Banyak yang sependapat Ramadan sering kali menjadi bulan dengan pengeluaran yang meningkat akibat euforia buka bersama, belanja makanan berlebihan, dan persiapan Lebaran. Padahal, esensi Ramadan adalah kesederhanaan dan berbagi. Jika tidak hati-hati, setelah Ramadan malah pusing karena keuangan menipis.
Aku sendiri pernah mengalami Ramadan dengan kondisi keuangan yang cukup menantang. Setelah menikah, aku pindah ke Palangka Raya dan hanya mengandalkan gaji honorer suami Rp1,5 juta per bulan. Sementara aku sendiri masih memperjuangkan status pengangkatan CPNS ku yang diundur hingga Oktober nanti serta mencari sumber pemasukan tambahan. Ramadan tahun lalu cukup berat, karena tanpa perencanaan yang matang, uang bisa cepat habis hanya untuk kehidupan sehari-hari dan berbuka bersama ditengah gaji suami yang sangat kecil dari kelayakan hidup di Kalimantan. Belajar dari pengalaman itu, Ramadan kali ini harus lebih bijak agar tetap bisa menikmati ibadah tanpa khawatir soal keuangan.
1. Evaluasi Kondisi Keuangan Pribadi
Sebelum Ramadan dimulai, penting untuk mengecek kondisi keuangan. Ini semacam "reality check" agar tidak salah langkah. Beberapa pertanyaan yang perlu dijawab seperti "Apakah ada tabungan yang bisa digunakan jika diperlukan?", "Berapa pemasukan bulanan dan pengeluaran wajib?", "Apakah ada peluang menambah pemasukan selama Ramadan?"
Dalam kasusku, penghasilan utama masih dari gaji suami yang hanya 1,5juta itupun tidak setiap bulan mendapatkan gaji tergantung pencairan dari kebijakan instansinya. Penghasilan tambahan dari blog dan freelance menulis juga belum stabil, jadi aku harus benar-benar mengatur pengeluaran dengan cermat. Jika tidak direncanakan dengan baik, Ramadan malah bisa jadi bulan yang menegangkan secara finansial. Bahkan bisa saja kami hanya bisa sahur tanpa bisa berbuka, ya keadaan kami memang semengenaskan itu hari ini.
2. Menyusun Anggaran Ramadan
Agar tidak kebablasan dalam pengeluaran, penting untuk membuat anggaran khusus Ramadan. Ini seperti pagar yang menjaga kita dari keborosan.

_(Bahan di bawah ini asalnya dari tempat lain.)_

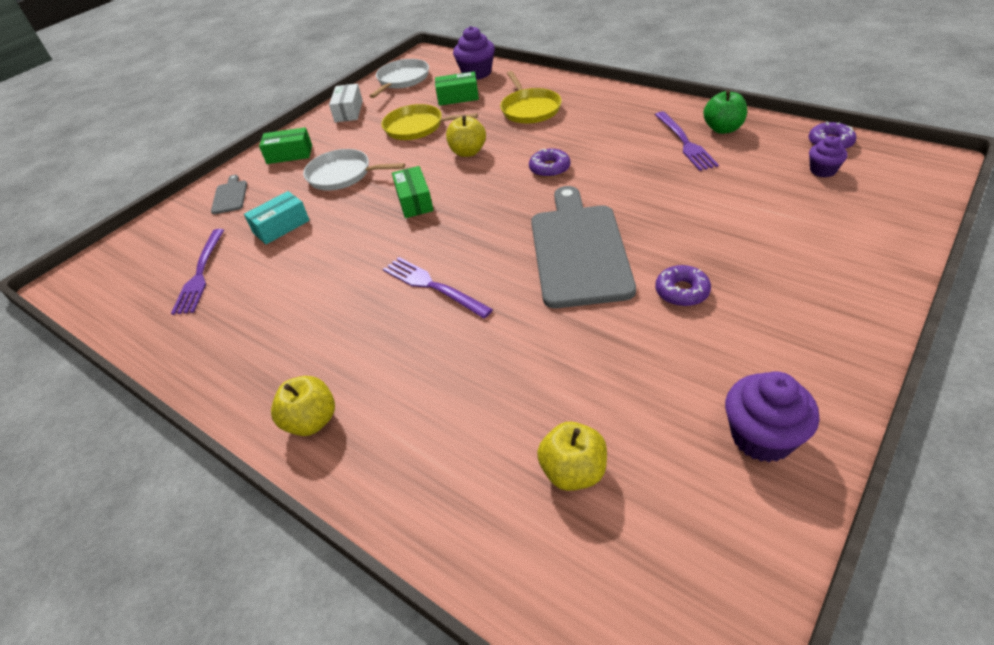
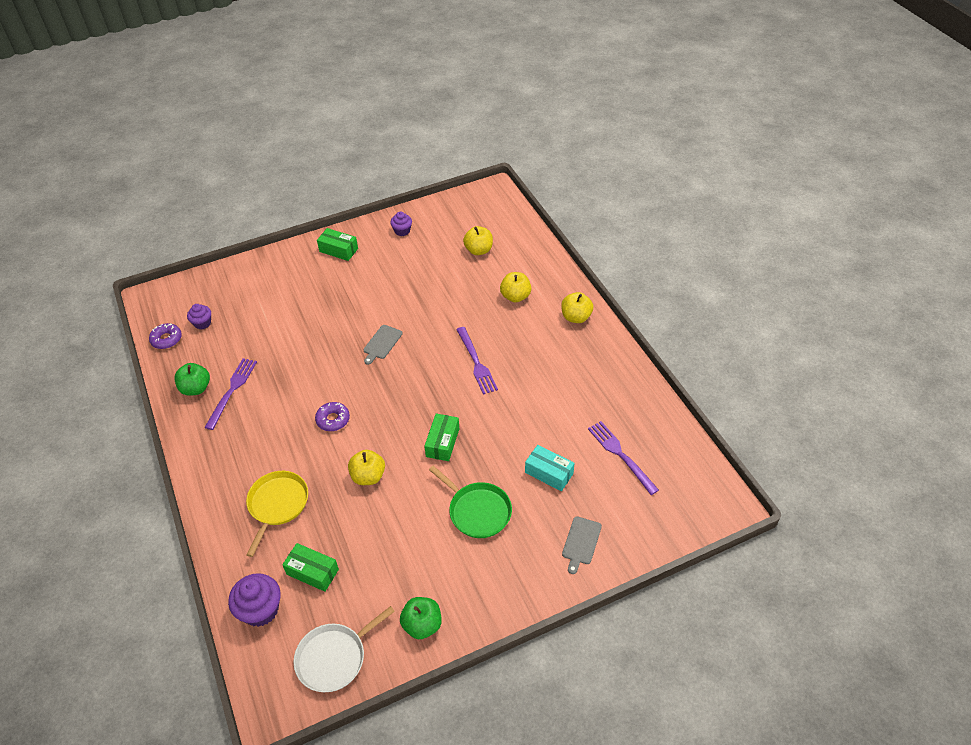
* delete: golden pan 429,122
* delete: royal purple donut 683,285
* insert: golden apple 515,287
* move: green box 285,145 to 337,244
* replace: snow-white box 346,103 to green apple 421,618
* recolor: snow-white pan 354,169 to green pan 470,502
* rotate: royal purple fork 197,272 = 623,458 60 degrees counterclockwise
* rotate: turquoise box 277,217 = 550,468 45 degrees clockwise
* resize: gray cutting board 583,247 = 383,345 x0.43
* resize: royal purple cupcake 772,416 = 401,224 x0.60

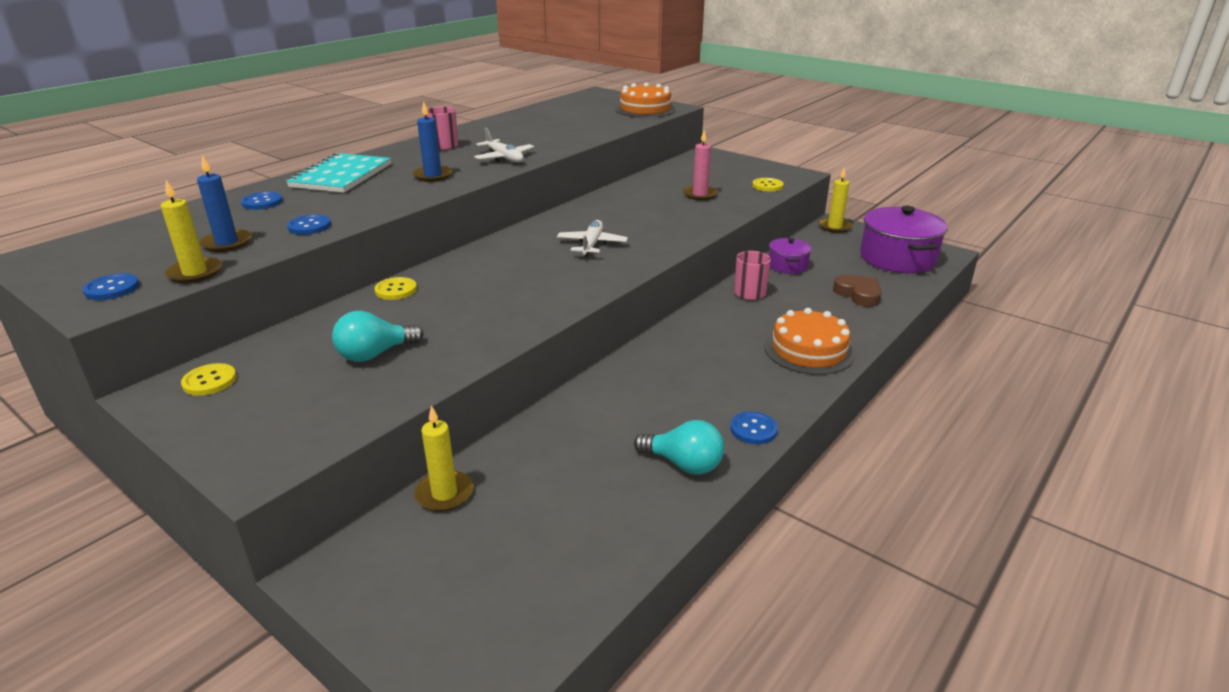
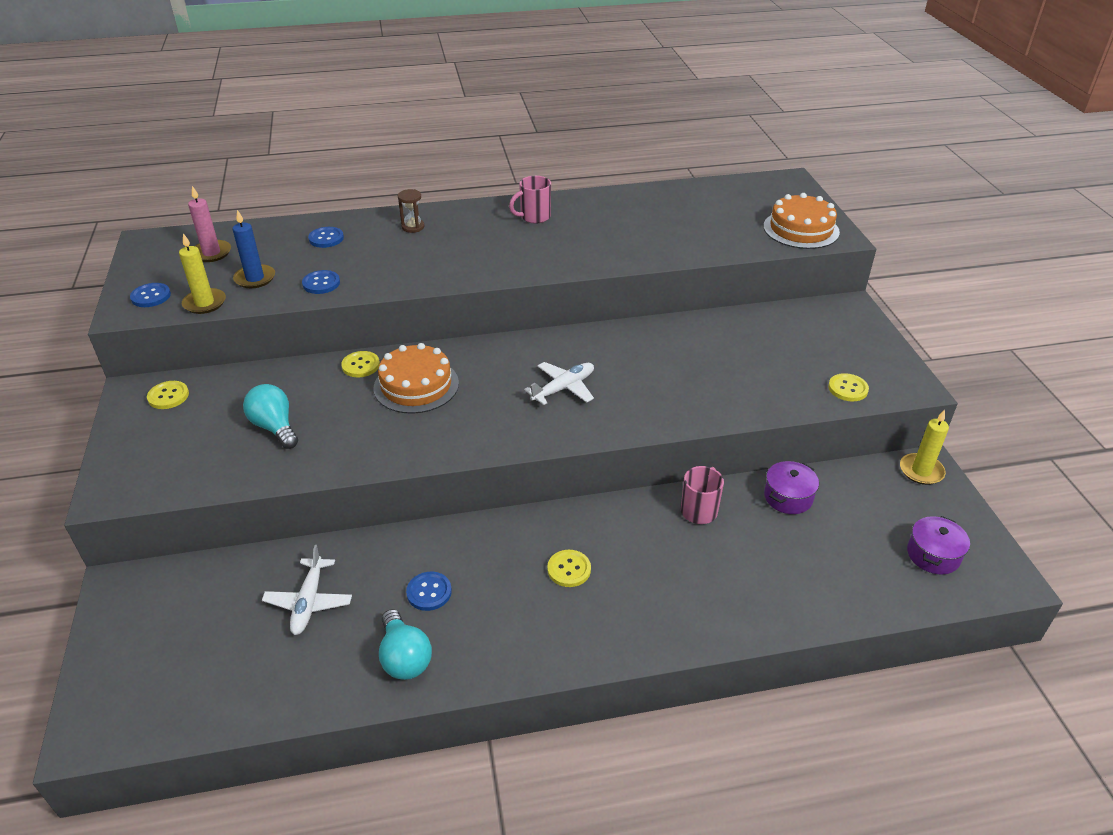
* delete: blue candle 432,142
* delete: golden candle 444,458
* delete: russet heart 857,291
* insert: golden sewing button 569,568
* move: snow-white aeroplane 504,145 to 307,590
* move: pink candle 700,165 to 209,224
* move: blue sewing button 754,427 to 429,591
* move: orange layer cake 810,341 to 416,378
* replace: turquoise notebook 338,173 to russet sand timer 411,211
* rotate: turquoise lightbulb 378,336 = 270,416 45 degrees clockwise
* resize: royal purple pot 904,239 = 938,545 x0.52

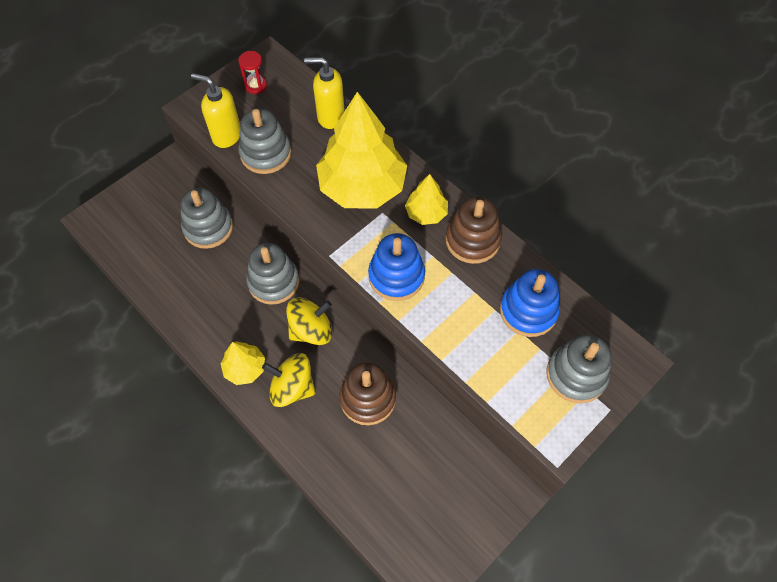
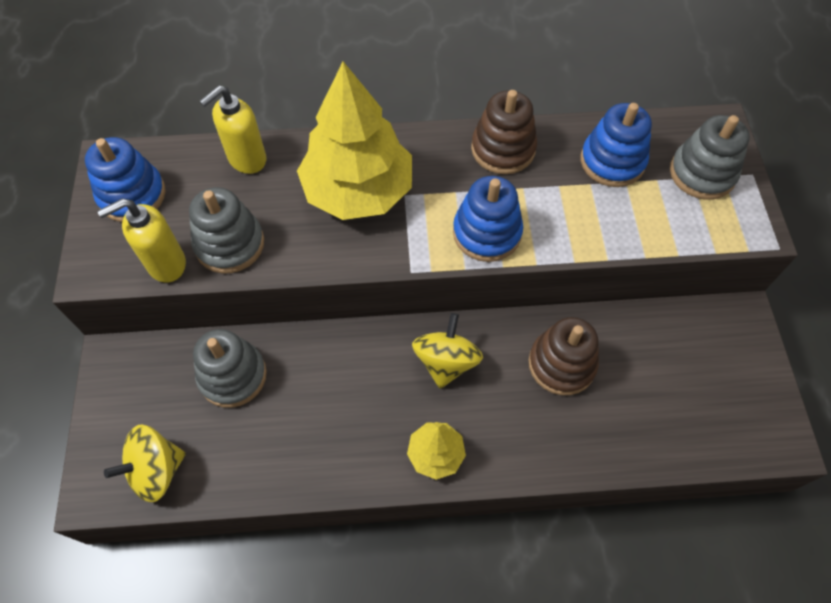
* delete: gray ring stacker 272,274
* delete: golden tree 426,199
* move: golden whirligig 289,380 to 145,463
* replace: scarlet sand timer 252,72 to blue ring stacker 125,179

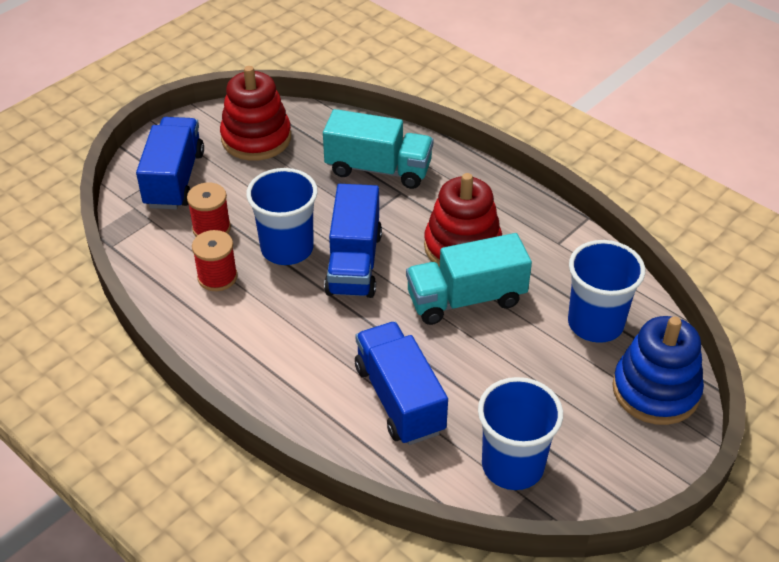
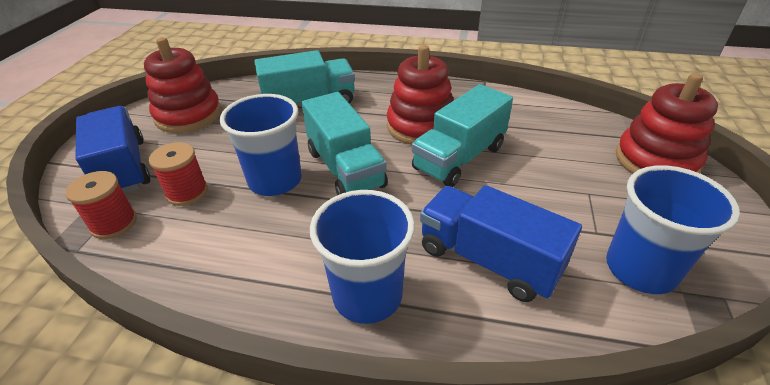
* move: scarlet bobbin 215,260 to 101,205
* move: blue cup 606,291 to 362,257
* recolor: blue lorry 353,241 to turquoise lorry 345,143
* recolor: blue ring stacker 658,370 to scarlet ring stacker 667,123

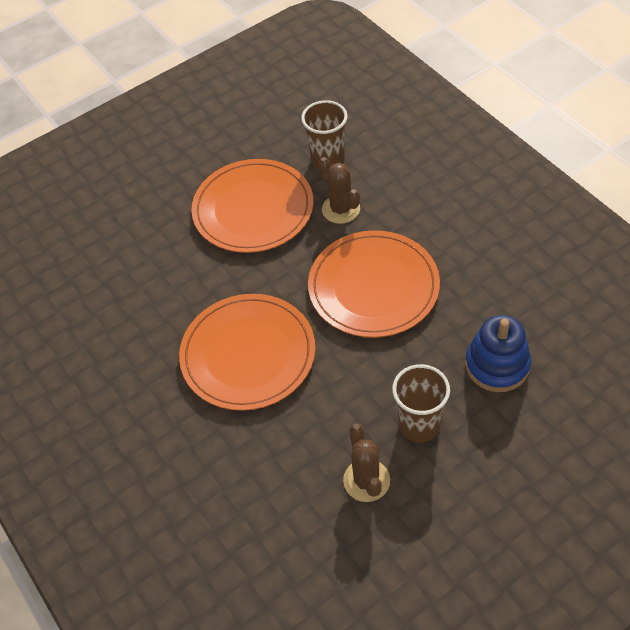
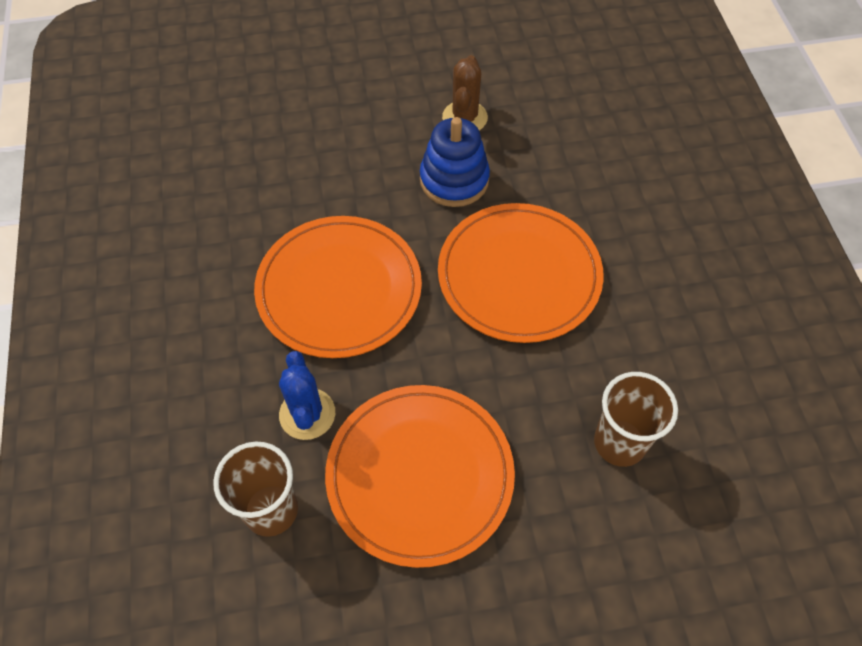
* move: russet cup 421,403 to 636,419
* move: blue ring stacker 498,353 to 455,162
* recolor: russet cactus 339,190 to blue cactus 307,395

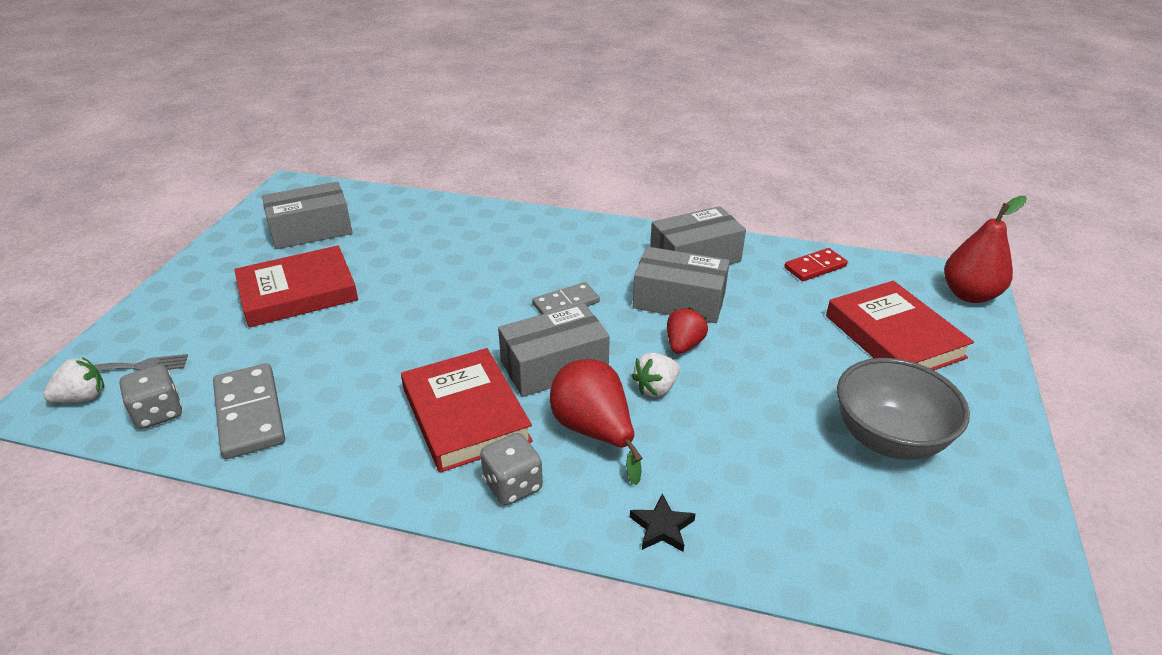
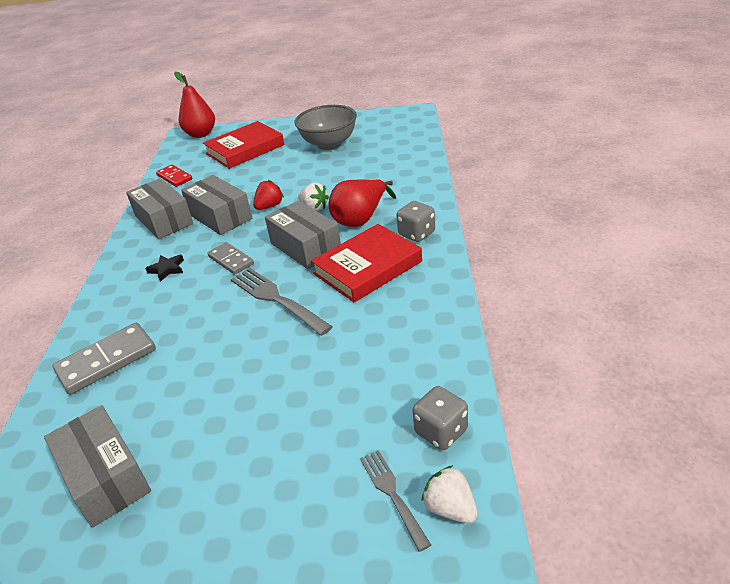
* delete: scarlet hardback 296,286
* insert: gray fork 282,302
* move: gray domino piece 249,411 to 104,359
* move: black star 662,523 to 164,268
* rotate: gray box 681,285 = 216,205 45 degrees counterclockwise
* rotate: scarlet strawberry 687,330 = 268,195 120 degrees clockwise

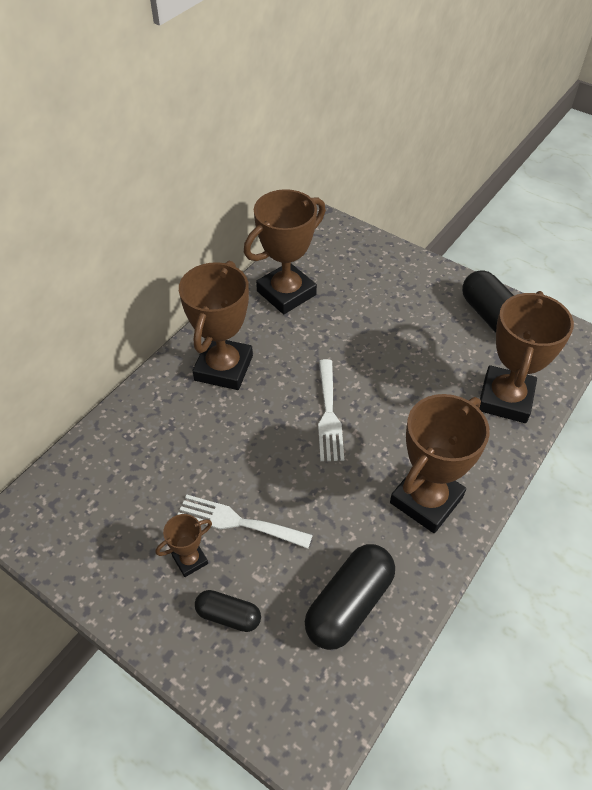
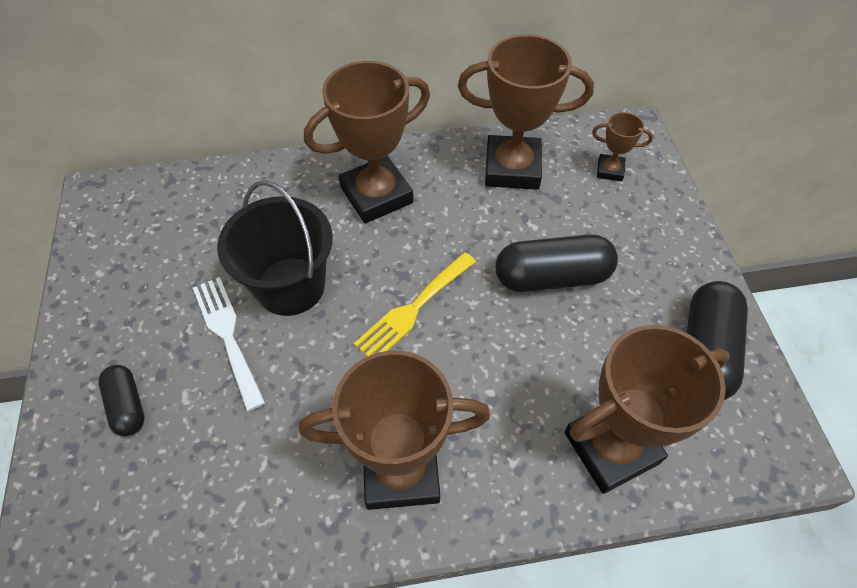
* insert: black sand bucket 275,248
* move: russet trophy 184,545 to 622,147
* move: black capsule 350,597 to 556,263
* recolor: snow-white fork 331,410 to golden fork 415,304

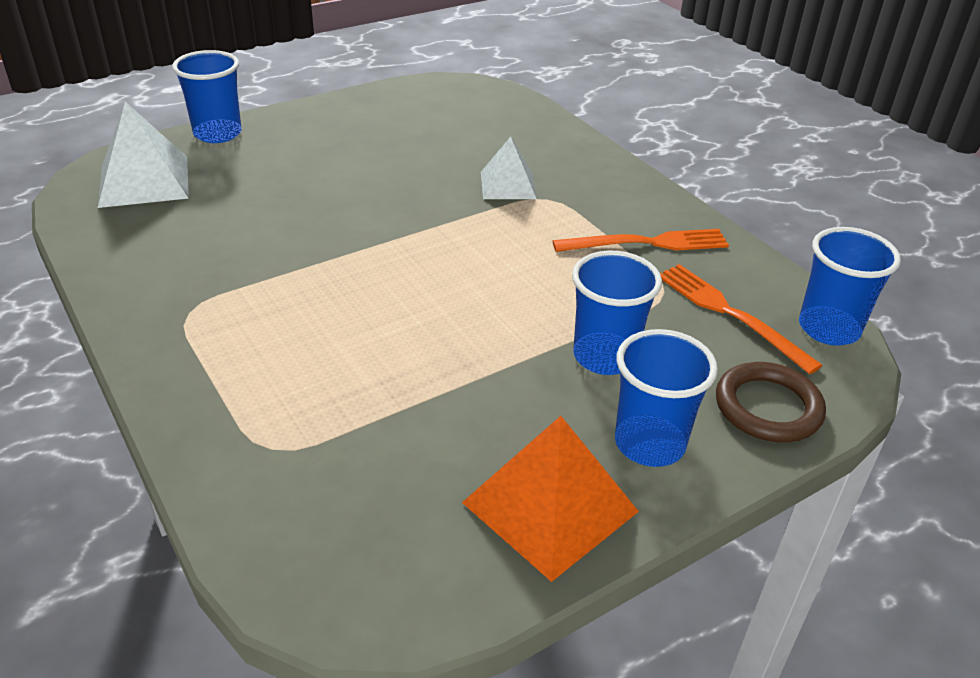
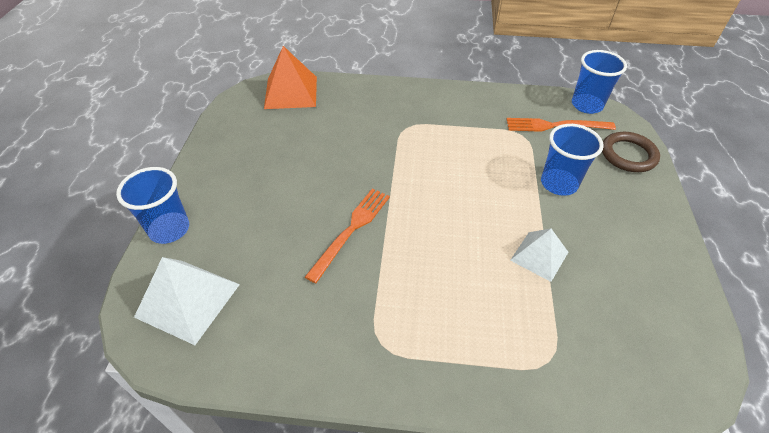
* delete: blue cup 666,398
* move: orange solid pyramid 550,499 to 290,77
* move: snow-white solid pyramid 509,168 to 539,255
* move: orange fork 641,240 to 347,236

Misalnya, aku membuat perkiraan anggaran berikut:
- Makan sahur & berbuka: Rp750.000/bulan
- Sedekah & zakat: Rp150.000
- Kebutuhan lain (transportasi, pulsa, dll.): Rp300.000
Dari sini, aku bisa melihat batasan pengeluaran dan tahu di mana harus berhemat. Kalau tidak ada anggaran seperti ini, pengeluaran bisa tidak terkontrol, apalagi saat banyak promo makanan yang menggoda di media sosial.
3. Belanja Cerdas dan Hemat
Salah satu tantangan terbesar di bulan Ramadan adalah pengeluaran untuk makanan. Godaan belanja takjil dan buka puasa di luar bisa membuat anggaran cepat jebol untuk keuangan kami yang serba terbatas ini. Aku belajar beberapa trik untuk tetap hemat:
- Belanja mingguan lebih hemat dibanding belanja harian karena bisa merencanakan menu lebih baik.
- Pilih bahan lokal dan musiman, biasanya lebih murah dan segar.
- Masak sendiri, lebih sehat dan irit dibanding beli makanan berbuka di luar.
- Jangan tergoda promo, kalau tidak benar-benar butuh, lebih baik tidak tergiur.
Dulu, aku sering tergoda beli takjil di luar. Tapi setelah dihitung, jika setiap hari beli takjil Rp15.000, dalam sebulan bisa habis Rp450.000! Padahal, dengan Rp200.000, aku bisa belanja bahan untuk membuat takjil sendiri yang cukup untuk sebulan.
4. Mengatur Pola Konsumsi agar Tidak Berlebihan
Saat puasa, lapar mata sering lebih dominan dibanding rasa lapar yang sebenarnya. Akibatnya, makanan berlebih dan banyak yang terbuang. Beberapa cara untuk mengatasinya adalah masak dalam porsi cukup, jangan sampai mubazir. Dan fokus pada gizi seimbang, bukan sekadar makanan enak.
Aku pernah mengalami masa di mana semangat masak terlalu tinggi, sampai akhirnya banyak makanan terbuang karena tidak habis. Sekarang aku lebih memilih memasak secukupnya dan memastikan setiap makanan dimakan tanpa sisa.